After the transaction is reorganized, the pgoutput decoding plugin filters out
changes to these unpublished relationships when sending logical changes.
See function pgoutput_change.
Most importantly, if we filter out unpublished relationship-related
changes after
constructing the changes but before queuing the changes into a transaction,
will it reduce the workload of logical decoding and avoid disk or memory growth
as much as possible?
Attached is the patch I used to implement this optimization.
Design:
1. Added a callback LogicalDecodeFilterByRelCB for the output plugin.
2. Added this callback function pgoutput_table_filter for the pgoutput plugin.
Its main implementation is based on the table filter in the
pgoutput_change function.
Its main function is to determine whether the change needs to be published based
on the parameters of the publication, and if not, filter it.
3. After constructing a change and before Queue a change into a transaction,
use RelidByRelfilenumber to obtain the relation associated with the change,
just like obtaining the relation in the ReorderBufferProcessTXN function.
4. Relation may be a toast, and there is no good way to get its real
table relation based on toast relation. Here, I get the real table oid
through toast relname, and then get the real table relation.

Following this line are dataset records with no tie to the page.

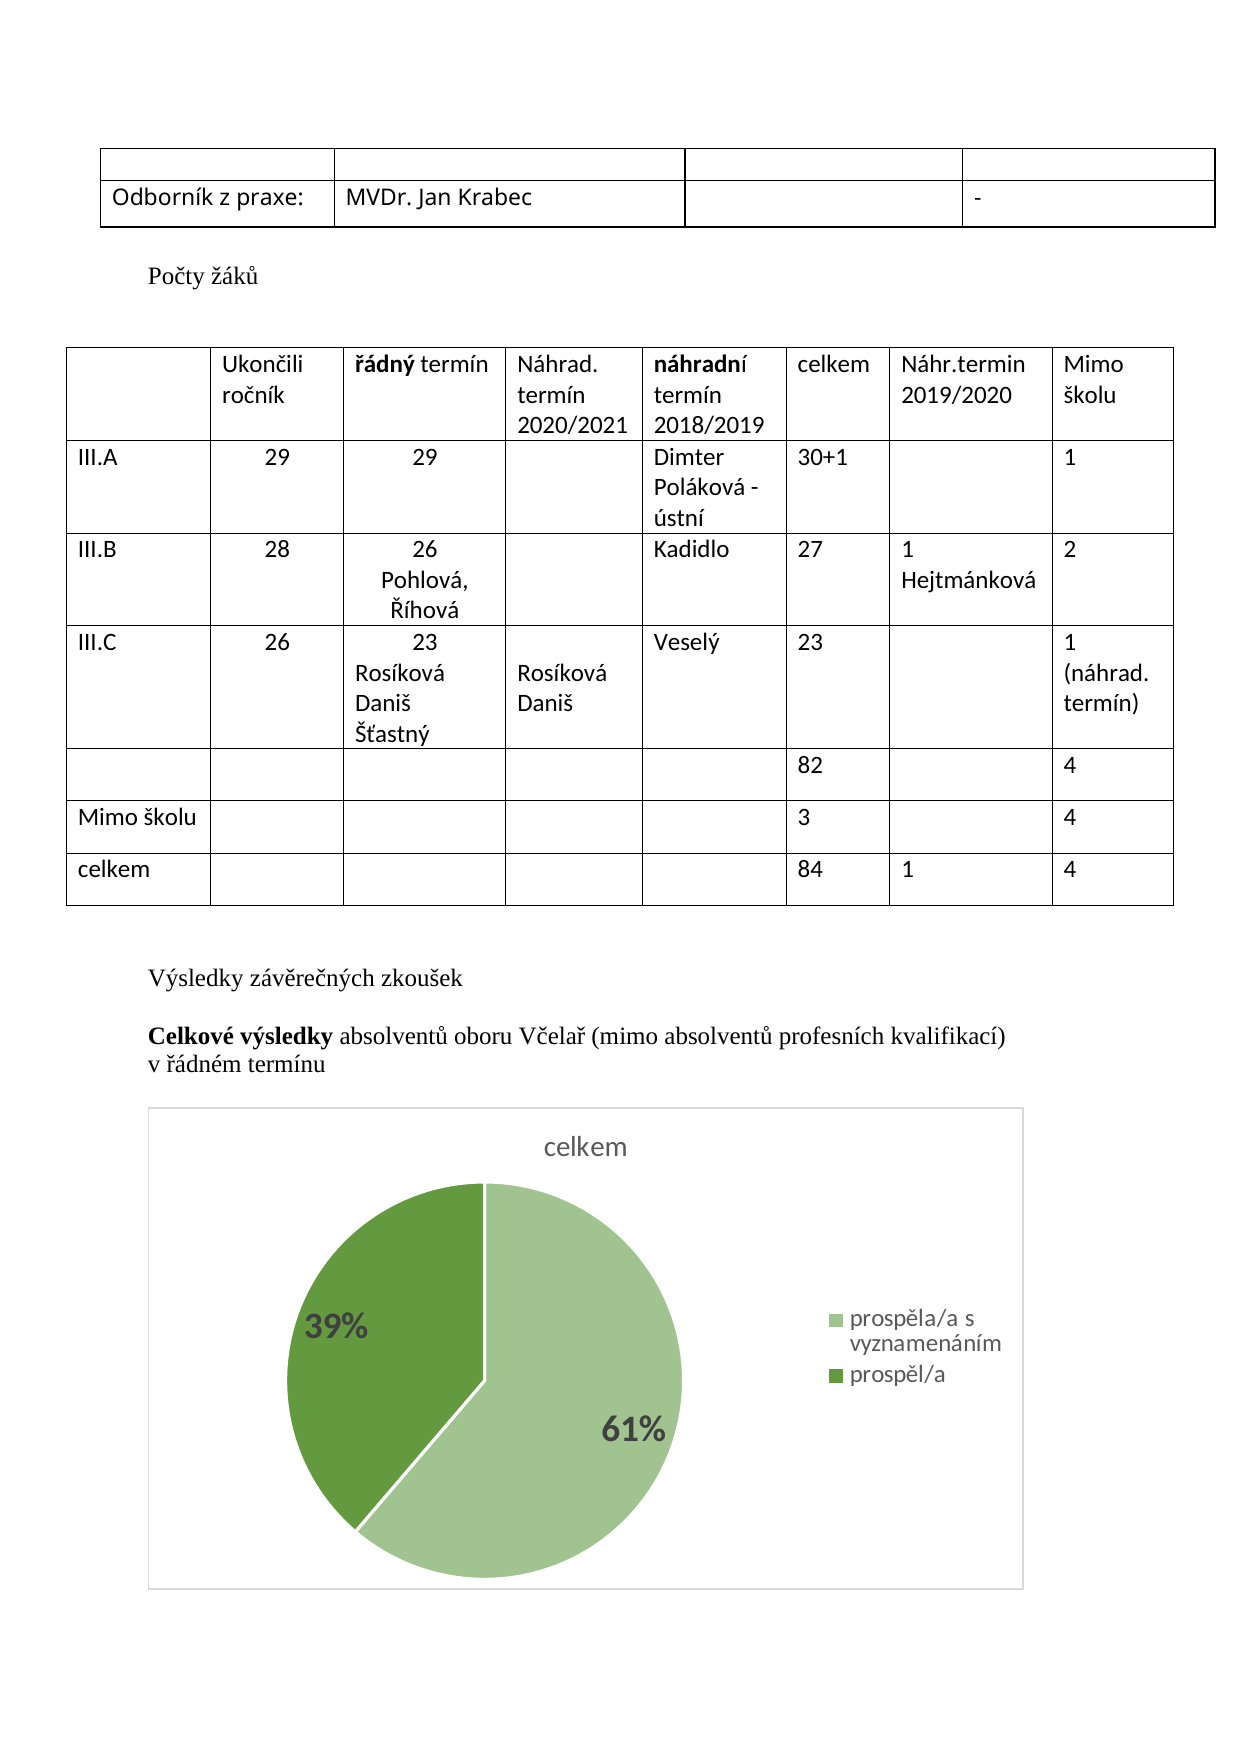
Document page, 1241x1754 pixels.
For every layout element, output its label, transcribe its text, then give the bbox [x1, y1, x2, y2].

table_cell [67, 749, 210, 800]
table_cell 4 [1053, 854, 1173, 905]
table_cell 1 (náhrad. termín) [1053, 626, 1173, 748]
table_cell [890, 441, 1052, 532]
table_cell [506, 749, 642, 800]
table_cell III.C [67, 626, 210, 748]
table_cell III.A [67, 441, 210, 532]
table_cell [890, 801, 1052, 853]
table_cell - [963, 181, 1214, 226]
table_cell [643, 749, 786, 800]
table_cell 29 [211, 441, 343, 532]
table_cell [890, 626, 1052, 748]
table_cell [344, 801, 505, 853]
table_cell [344, 854, 505, 905]
table_cell Odborník z praxe: [101, 181, 334, 226]
table_cell 2 [1053, 534, 1173, 625]
text Celkové výsledky absolventů oboru Včelař (mimo absolventů profesních kvalifikací) v řádném termínu [148, 1021, 1093, 1078]
table_cell [506, 801, 642, 853]
table_cell 84 [787, 854, 889, 905]
table_cell celkem [67, 854, 210, 905]
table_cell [101, 149, 334, 180]
table_cell Dimter Poláková - ústní [643, 441, 786, 532]
table_header Mimo školu [1053, 348, 1173, 440]
table_cell 29 [344, 441, 505, 532]
table_cell 27 [787, 534, 889, 625]
table_cell 26 [211, 626, 343, 748]
text Počty žáků [148, 261, 1093, 290]
table_cell 23 Rosíková Daniš Šťastný [344, 626, 505, 748]
table_cell 23 [787, 626, 889, 748]
table_cell III.B [67, 534, 210, 625]
table_cell [890, 749, 1052, 800]
table_cell 3 [787, 801, 889, 853]
table_cell 82 [787, 749, 889, 800]
table_cell 1 [890, 854, 1052, 905]
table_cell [335, 149, 684, 180]
table_cell 26 Pohlová, Říhová [344, 534, 505, 625]
text Výsledky závěrečných zkoušek [148, 963, 1093, 992]
table_cell [211, 801, 343, 853]
table_cell Mimo školu [67, 801, 210, 853]
table_cell [643, 854, 786, 905]
table_header náhradní termín 2018/2019 [643, 348, 786, 440]
table_header Náhrad. termín 2020/2021 [506, 348, 642, 440]
table_cell [506, 854, 642, 905]
table_cell MVDr. Jan Krabec [335, 181, 684, 226]
table_header Ukončili ročník [211, 348, 343, 440]
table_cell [963, 149, 1214, 180]
table_cell [686, 181, 962, 226]
table_header Náhr.termin 2019/2020 [890, 348, 1052, 440]
table_cell [686, 149, 962, 180]
table_cell [506, 441, 642, 532]
table_cell [506, 534, 642, 625]
table_cell 4 [1053, 801, 1173, 853]
table_header celkem [787, 348, 889, 440]
table_cell 4 [1053, 749, 1173, 800]
table_cell Kadidlo [643, 534, 786, 625]
table_cell [211, 749, 343, 800]
table_cell 30+1 [787, 441, 889, 532]
table_cell Veselý [643, 626, 786, 748]
table_cell 1 Hejtmánková [890, 534, 1052, 625]
table_cell Rosíková Daniš [506, 626, 642, 748]
table_header řádný termín [344, 348, 505, 440]
table_cell [211, 854, 343, 905]
table_cell [643, 801, 786, 853]
table_cell [344, 749, 505, 800]
table_cell 1 [1053, 441, 1173, 532]
table_cell 28 [211, 534, 343, 625]
table_header [67, 348, 210, 440]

5. This filtering takes into account INSERT/UPDATE/INSERT. Other
changes have not been considered yet and can be expanded in the future.
Test:
1. Added a test case 034_table_filter.pl
2. Like the case above, create two tables, the published table tbl_pub and
the non-published table tbl_t1
3. Insert 10,000 rows of toast data into tbl_t1 on the publisher, and use
pg_ls_replslotdir to record the total size of the slot directory
every second.
4. Compare the size of the slot directory at the beginning of the
transaction(size1),
the size at the end of the transaction (size2), and the average
size of the entire process(size3).
5. Assert(size1==size2==size3)
Sincerely look forward to your feedback.
Regards, lijie